Simulations are particularly useful for allowing policymakers to test the actual leverage in practice that a particular position of power provides. Decisionmakers regularly misperceive not necessarily their position, but what they can do with it, assuming that capabilities will produce expected effects and underestimating the capacity for innovation and will of the opponent. Interdependence, issue-linkage, blowback consequences, solidarity, and resistance all regularly produce unanticipated costs associated with the conversion of structural advantage into relational influence.

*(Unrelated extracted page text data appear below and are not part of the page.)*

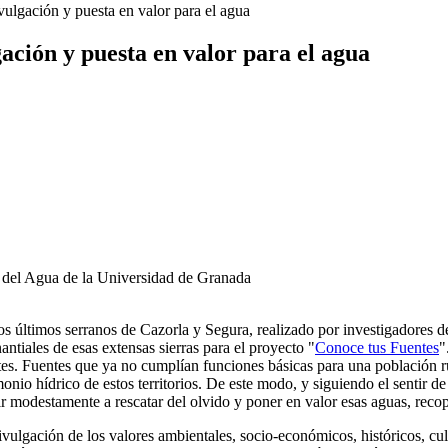
ulgación y puesta en valor para el agua
ación y puesta en valor para el agua
o del Agua de la Universidad de Granada
os últimos serranos de Cazorla y Segura, realizado por investigadores 
ntiales de esas extensas sierras para el proyecto "
Conoce tus Fuentes
"
. Fuentes que ya no cumplían funciones básicas para una población rura
onio hídrico de estos territorios. De este modo, y siguiendo el sentir 
ir modestamente a rescatar del olvido y poner en valor esas aguas, reco
ivulgación de los valores ambientales, socio-económicos, históricos, cult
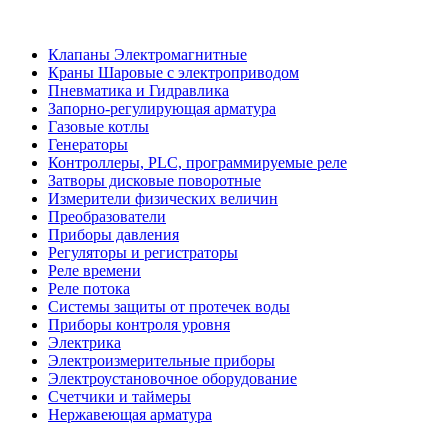
Клапаны Электромагнитные
Краны Шаровые с электроприводом
Пневматика и Гидравлика
Запорно-регулирующая арматура
Газовые котлы
Генераторы
Контроллеры, PLС, программируемые реле
Затворы дисковые поворотные
Измерители физических величин
Преобразователи
Приборы давления
Регуляторы и регистраторы
Реле времени
Реле потока
Системы защиты от протечек воды
Приборы контроля уровня
Электрика
Электроизмерительные приборы
Электроустановочное оборудование
Счетчики и таймеры
Нержавеющая арматура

Moreover, the realization that structural advantage in a particular domain may be converted into coercive applications may incentivize efforts to alter the structural dynamics of the domain itself. This has been a concern of the so-called weaponization of interdependence, particularly in relation to the United States’ conversion of its structurally advantageous position in foreign currency and financial networks into highly coercive secondary sanctions, prompting calls for alternative payments systems and reserve currency instruments.
Conclusion
Questions of national power analysis tempt us toward a vision of the world where one country or another is “number 1.” The who’s up, and who’s down, akin to sports league tables, are attractive shorthands, capturing the public’s attention and enabling political actors to shape narratives. As Joseph Nye put it, “periods of ‘declinism’ tell us more about popular psychology than about geopolitics.”

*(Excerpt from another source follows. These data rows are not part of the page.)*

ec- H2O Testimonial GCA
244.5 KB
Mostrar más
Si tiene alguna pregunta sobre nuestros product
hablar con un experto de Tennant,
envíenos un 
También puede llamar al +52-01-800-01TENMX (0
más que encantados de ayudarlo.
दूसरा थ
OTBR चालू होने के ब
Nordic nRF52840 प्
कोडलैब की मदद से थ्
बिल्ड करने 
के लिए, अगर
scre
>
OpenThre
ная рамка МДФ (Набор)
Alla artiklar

But power assessment will also shape perceptions of the limits of the possible. The probabilistic nature of national power assessment creates risks that those interpreting the results may not appreciate the contingencies inherent in the findings. Data-driven approaches in particular can provide false confidence: metrics change our understanding of value by outsourcing what we’re looking for to an easily accessible substitute, just as a FitBit reduces our multidimensional goal of health and fitness to a singular metric of step counts, providing us with a score and with it a motivational scheme. With a FitBit, we can get clear feedback of how we’re doing, in competition with ourselves and others. By outsourcing the process of value deliberation, we can stop thinking about what it really means to be healthy and just concentrate on how many steps we can do.

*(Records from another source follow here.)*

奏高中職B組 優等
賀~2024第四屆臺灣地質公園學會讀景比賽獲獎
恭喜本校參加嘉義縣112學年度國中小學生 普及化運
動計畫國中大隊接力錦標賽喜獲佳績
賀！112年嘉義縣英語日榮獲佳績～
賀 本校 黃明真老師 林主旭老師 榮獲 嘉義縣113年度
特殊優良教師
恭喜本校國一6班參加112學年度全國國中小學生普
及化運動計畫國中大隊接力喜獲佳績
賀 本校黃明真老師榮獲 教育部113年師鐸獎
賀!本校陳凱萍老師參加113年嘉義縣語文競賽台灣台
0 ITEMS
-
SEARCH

Proxy assessments of capability provide us with just such a shortcut. The goal of power analysis, however, should be deeper, to engage in questions of what power means and how it operates within domains. Building up a necessarily impressionistic picture that captures the multiple dimensions of power will not provide clear conclusions, but it can open up policy conversations about resource investments, strategies of resilience, and policies of cooperation with allies and partners. The temptation to create reductionist rankings, visualizations, or dashboards that strip the data of its essential context may result in misinterpretation by their users, even when disclaimers are included. Iterative use of such tools may result in their becoming the end of policy in itself, as decisionmakers surmise that a stronger position with respect to adversaries and competitors derives from policies that result in an improvement in the metrics being employed. Policymakers should be wary of concentrating on the indicator, rather than embracing the complexity of the social reality it purports to represent.